2009年3月7日(土)「しんぶん赤旗」
NATO外相会議
対ロ関係正常化へ
アフガン協力を“期待”
【ロンドン=小玉純一】米欧の軍事同盟である北大西洋条約機構(NATO)は五日、ブリュッセルで外相会議を開き、ロシアとの関係を正常化することで正式に合意しました。
NATOは昨年夏、グルジアへのロシア軍侵攻に抗議して、双方の協議の枠組みである「NATO・ロシア理事会(NRC)」を凍結していました。NATOのデホープスヘッフェル事務総長は「四月のNATO首脳会議後早期に、閣僚レベルも含めてNRCを再開することで合意した」と述べました。ロシアのNATO大使は「積極的な決定だ」と評価しました。
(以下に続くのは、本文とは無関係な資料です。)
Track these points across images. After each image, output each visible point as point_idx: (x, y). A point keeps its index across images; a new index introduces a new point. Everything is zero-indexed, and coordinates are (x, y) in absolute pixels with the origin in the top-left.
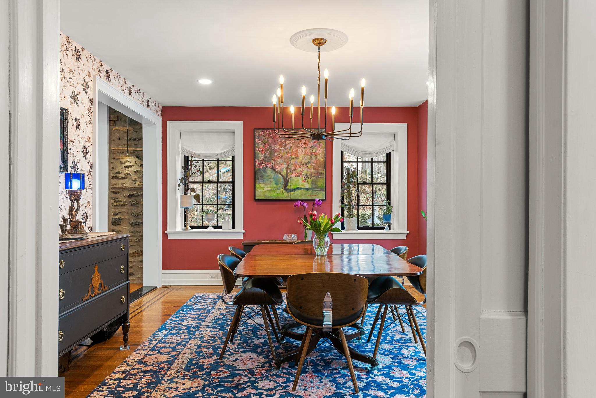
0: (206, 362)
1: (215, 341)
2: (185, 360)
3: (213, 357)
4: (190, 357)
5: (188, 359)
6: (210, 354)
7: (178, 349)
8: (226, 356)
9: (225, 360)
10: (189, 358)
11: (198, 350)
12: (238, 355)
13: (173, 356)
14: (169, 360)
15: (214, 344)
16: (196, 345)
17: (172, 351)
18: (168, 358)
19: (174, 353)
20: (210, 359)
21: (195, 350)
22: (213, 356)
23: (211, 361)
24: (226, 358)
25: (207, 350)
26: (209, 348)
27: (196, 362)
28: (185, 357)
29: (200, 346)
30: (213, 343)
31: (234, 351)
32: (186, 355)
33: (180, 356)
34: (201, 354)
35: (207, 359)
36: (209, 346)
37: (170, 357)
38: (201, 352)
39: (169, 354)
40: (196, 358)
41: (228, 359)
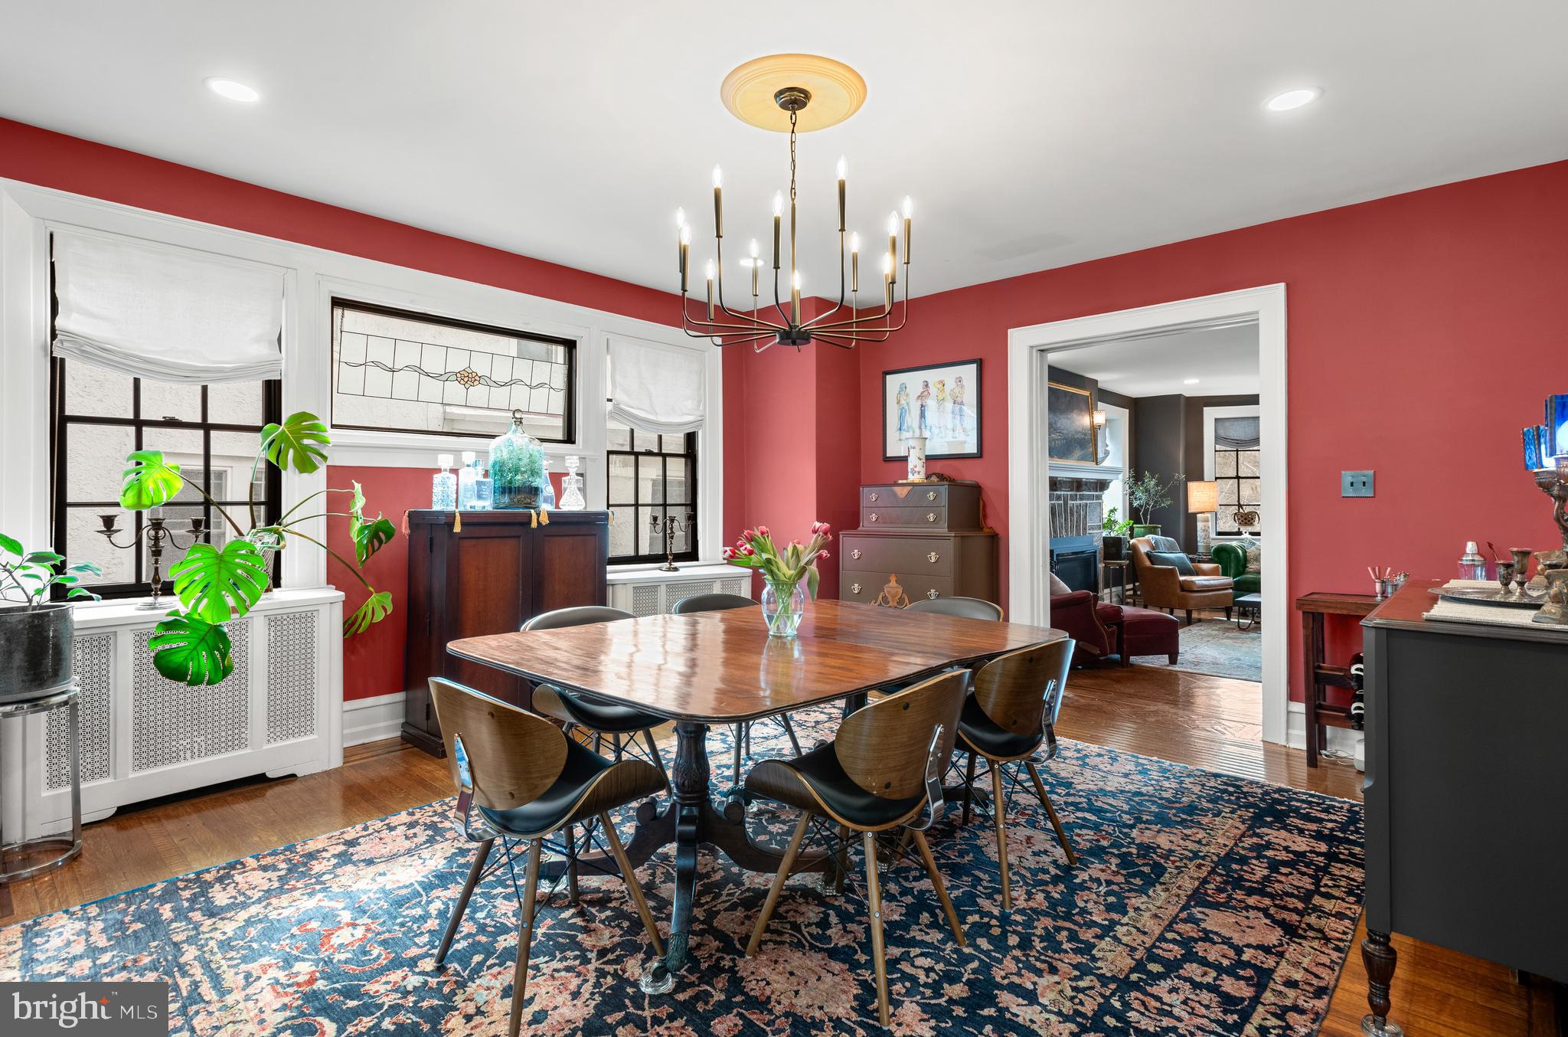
0: (1109, 872)
1: (1048, 937)
2: (1159, 894)
3: (1087, 878)
4: (1145, 898)
5: (1151, 893)
6: (1089, 889)
7: (1174, 941)
8: (1053, 871)
9: (1064, 861)
10: (1149, 897)
11: (1115, 916)
12: (1026, 864)
13: (1191, 919)
14: (1206, 911)
15: (1060, 923)
16: (1116, 939)
17: (1196, 941)
18: (1207, 915)
19: (1187, 929)
20: (1096, 874)
21: (1125, 920)
22: (1084, 881)
23: (1095, 869)
24: (1058, 867)
25: (1090, 905)
26: (1084, 911)
27: (1132, 880)
28: (1158, 904)
29: (1107, 930)
30: (1058, 929)
31: (1023, 877)
32: (1154, 910)
33: (1172, 910)
34: (1111, 899)
35: (1103, 877)
36: (1076, 923)
37: (1200, 916)
38: (1109, 908)
39: (1204, 930)
40: (1130, 890)
41: (1055, 862)
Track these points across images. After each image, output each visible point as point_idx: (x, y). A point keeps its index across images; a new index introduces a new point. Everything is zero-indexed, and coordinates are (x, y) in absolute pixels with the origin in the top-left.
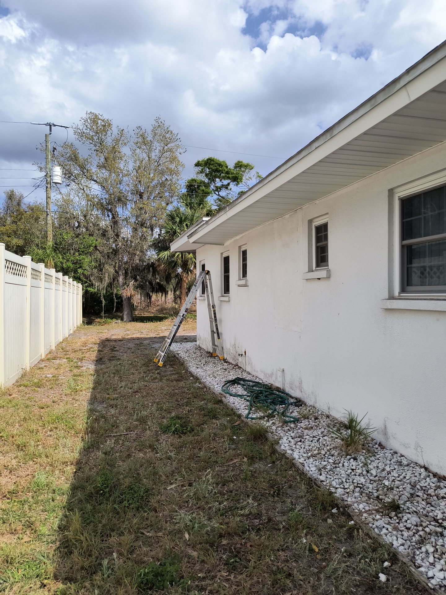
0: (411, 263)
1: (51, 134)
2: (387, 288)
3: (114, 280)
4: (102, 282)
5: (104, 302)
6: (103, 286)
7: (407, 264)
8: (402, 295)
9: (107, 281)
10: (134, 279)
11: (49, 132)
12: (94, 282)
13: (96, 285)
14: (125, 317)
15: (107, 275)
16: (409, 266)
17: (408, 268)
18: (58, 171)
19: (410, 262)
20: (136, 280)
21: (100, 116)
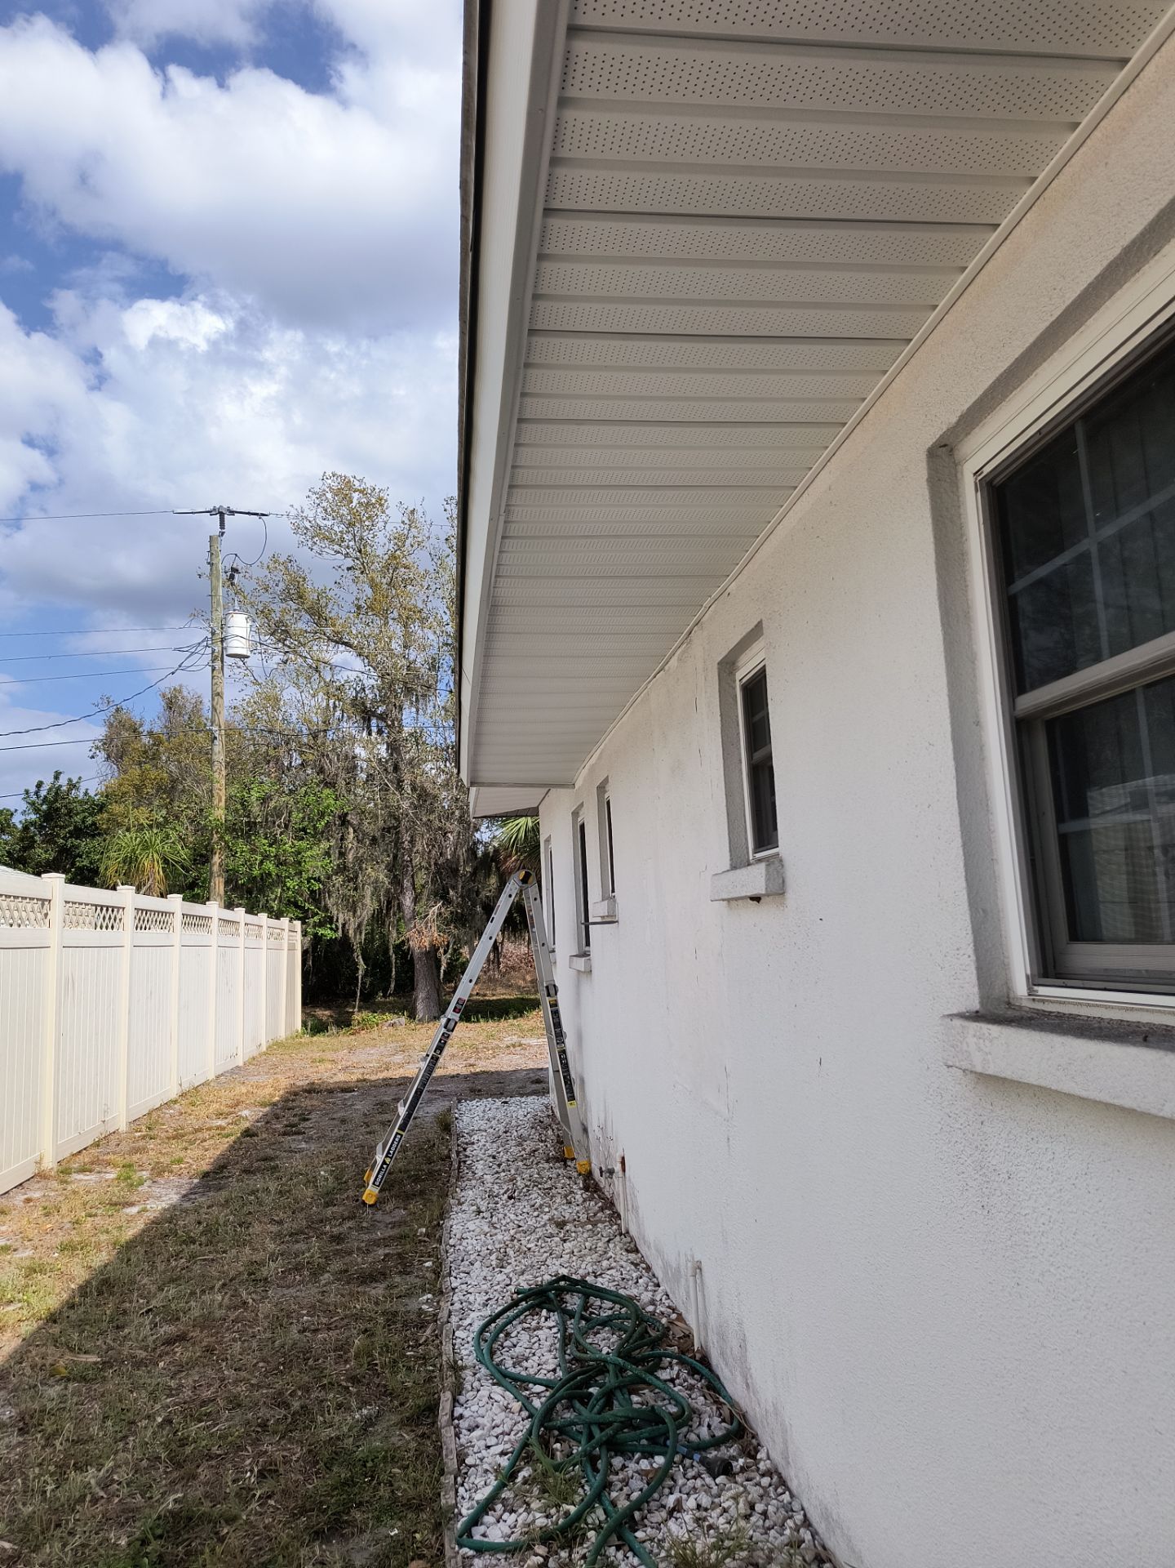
0: (1080, 810)
1: (223, 533)
2: (970, 950)
3: (389, 903)
4: (355, 912)
5: (362, 966)
6: (358, 921)
7: (1060, 819)
8: (1042, 991)
9: (369, 906)
10: (442, 898)
11: (217, 530)
12: (335, 912)
13: (341, 921)
14: (420, 1006)
15: (368, 891)
16: (1072, 826)
17: (1063, 839)
18: (240, 625)
19: (1074, 804)
20: (447, 901)
21: (357, 483)
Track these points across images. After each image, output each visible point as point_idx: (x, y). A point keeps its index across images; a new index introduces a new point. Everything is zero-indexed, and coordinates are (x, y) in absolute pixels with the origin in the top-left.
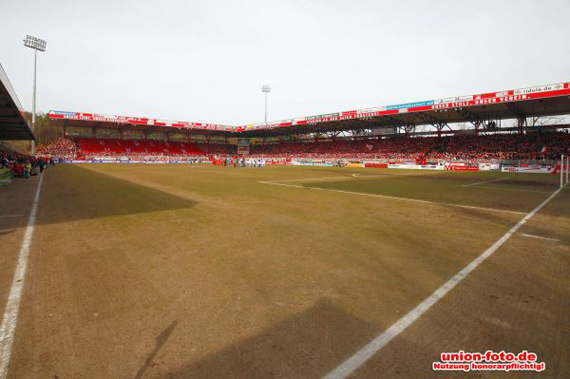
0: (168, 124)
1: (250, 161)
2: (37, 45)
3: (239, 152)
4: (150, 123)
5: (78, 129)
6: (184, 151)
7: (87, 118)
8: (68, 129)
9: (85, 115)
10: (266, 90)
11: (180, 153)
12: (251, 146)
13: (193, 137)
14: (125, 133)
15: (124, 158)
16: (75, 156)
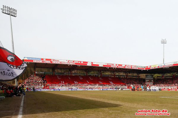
0: (101, 65)
1: (153, 88)
2: (11, 12)
3: (147, 83)
4: (89, 64)
5: (43, 69)
6: (111, 83)
7: (48, 62)
8: (37, 69)
9: (47, 60)
10: (164, 42)
11: (109, 83)
12: (154, 79)
13: (117, 74)
14: (73, 72)
15: (74, 88)
16: (43, 86)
クリントン米国務長官は会見で「アフガニスタンへの援助を含め、ロシアと建設的に協力する道を見いださなければならない」と述べ、アフガンでのタリバン勢力とのたたかいでロシアの支援に期待を示しました。
ロシアはNATO外相会議を前に、アフガン行きの米軍物資の通過を許可すると発表していました。アフガンへの軍事物資供給はパキスタンで武装勢力の襲撃を受けており、NATOはロシア領空を通過する空輸許可も得たい考えです。
中央アジアのキルギスが国内の米軍基地閉鎖を決定したため、NATOはロシアの協力を得てNATO軍が使える代替地を維持したい意向です。
クリントン氏はロシアとの「新しい出発」を求める一方、ロシアが強く反対するグルジアとウクライナのNATO加盟を支援する考えも表明しました。
クリントン氏は六日、ジュネーブでロシアのラブロフ外相と会談します。オバマ政権発足後初の米ロ外相会談となります。